The Texas Musicians Museum hosted the second Tejano Heritage Festival in Irving on Saturday, Sept. 16 and Sunday, Sept. 17. The festival consisted of three major components, a fiesta, a Tejano Expo, and music.
“The idea is to have a family event that’s free and brings the ambience of the fiesta with this event for our community,” event producer and coordinator Luis Sosa said. “We have an outdoor fiesta with merchants and sponsors. We also have the expo which is a perspective of the Mexican American Tejano experience and how it relates to our lifestyle and our culture. Then we have a tribute to honor the musicians who are icons to Tejano music.”
The festival celebrated the Tejano culture, music and history as well as paying tribute to an artist who has influenced the Tejano music genre.
“We really wanted to have an exposure for the Tejano music scene and help it rebuild itself in a way,” director and founder of the Texas Musicians Museum Thomas Kreason said. “Selena [Quintanilla] was a big influence. She did more to popularize Tejano more than any other Tejano artist. They said when we lost Selena, Tejano music died, kind of like when Buddy Holly died, they said rock and roll died. Obviously it didn’t really die, it just wasn’t as strong as it was, and we’re trying to give it that strength back.”
The two day festival kicked off with an outdoor fiesta called, “Fiesta Diez y Seis.” Diez y Seis translates to sixteen in Spanish, paying homage to Mexico’s Independence Day which is on Sept. 16 during National Hispanic Heritage Month.
The outdoor fiesta included musical performances from several artists such as children’s performer Maricela and Friends, The Tunemakers of Dallas, and Richard Palomino.
“It was a pleasure for me to come out and perform here,” Palomino said. “I am truly honored and hope they continue the celebration for years to come.”
On Sunday evening the festivities continued. The night was dedicated to paying tribute to Tejano music band, The Latin Breed, celebrating the band’s accomplishments influencing Tejano music.
“Tejano music is an important part of our history,” Kreason said. “Only two genres of music were created here in Texas, Conjunto and Tejano. So if it’s born here, we should be making a big deal about it. It’s also good to pass it on to the other generations and share this wonderful music.”
The band was honored with the Texas Musicians Museum Tejano Music Legends Tribute award. Lats year’s award went to Sunny Ozuna.

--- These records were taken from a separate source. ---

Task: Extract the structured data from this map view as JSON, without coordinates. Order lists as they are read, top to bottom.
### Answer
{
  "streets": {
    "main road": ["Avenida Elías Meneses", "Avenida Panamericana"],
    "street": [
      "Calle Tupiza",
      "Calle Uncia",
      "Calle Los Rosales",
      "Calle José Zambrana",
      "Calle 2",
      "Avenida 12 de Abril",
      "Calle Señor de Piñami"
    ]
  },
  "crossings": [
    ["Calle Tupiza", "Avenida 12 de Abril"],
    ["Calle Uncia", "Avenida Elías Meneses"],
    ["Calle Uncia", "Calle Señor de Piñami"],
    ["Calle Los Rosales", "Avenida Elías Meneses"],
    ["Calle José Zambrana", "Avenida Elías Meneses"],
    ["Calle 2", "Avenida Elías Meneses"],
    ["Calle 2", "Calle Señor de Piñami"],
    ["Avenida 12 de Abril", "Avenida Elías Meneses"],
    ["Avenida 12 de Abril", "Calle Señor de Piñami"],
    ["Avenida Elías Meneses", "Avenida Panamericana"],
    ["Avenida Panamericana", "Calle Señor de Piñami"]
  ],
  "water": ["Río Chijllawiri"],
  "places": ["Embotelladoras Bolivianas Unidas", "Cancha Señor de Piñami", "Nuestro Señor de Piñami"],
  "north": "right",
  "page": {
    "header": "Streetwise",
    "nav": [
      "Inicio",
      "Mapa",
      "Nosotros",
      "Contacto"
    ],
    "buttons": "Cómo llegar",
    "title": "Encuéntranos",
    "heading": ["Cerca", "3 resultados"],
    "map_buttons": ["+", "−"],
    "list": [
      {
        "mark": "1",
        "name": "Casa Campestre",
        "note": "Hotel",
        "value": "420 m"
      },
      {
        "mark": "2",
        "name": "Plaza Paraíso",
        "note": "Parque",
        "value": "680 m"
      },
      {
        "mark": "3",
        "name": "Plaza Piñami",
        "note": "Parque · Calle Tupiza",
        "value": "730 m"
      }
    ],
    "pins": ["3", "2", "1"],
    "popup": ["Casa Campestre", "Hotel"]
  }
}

“We like to do a tribute to our music icons for Tejano,” Sosa said. “I wanted to do a little bit more than just a fiesta, so we started paying tribute to our Tejano music legends in the museum. Sunny Ozuna was the first, and this year is The Latin Breed, who is a terrific group that had a lot of influences in Tejano music because of their orchestra sound they generated.”
The Latin Breed closed the festival with a live performance at the Texas Musicians Museum. Sosa remains hopeful the festival will continue growing to recognize many more musicians and teach people about the Tejano heritage.
“This is our history and we want to let people know about it,” Sosa said. “We hope to continue our efforts here in Irving and let the fiesta continue.”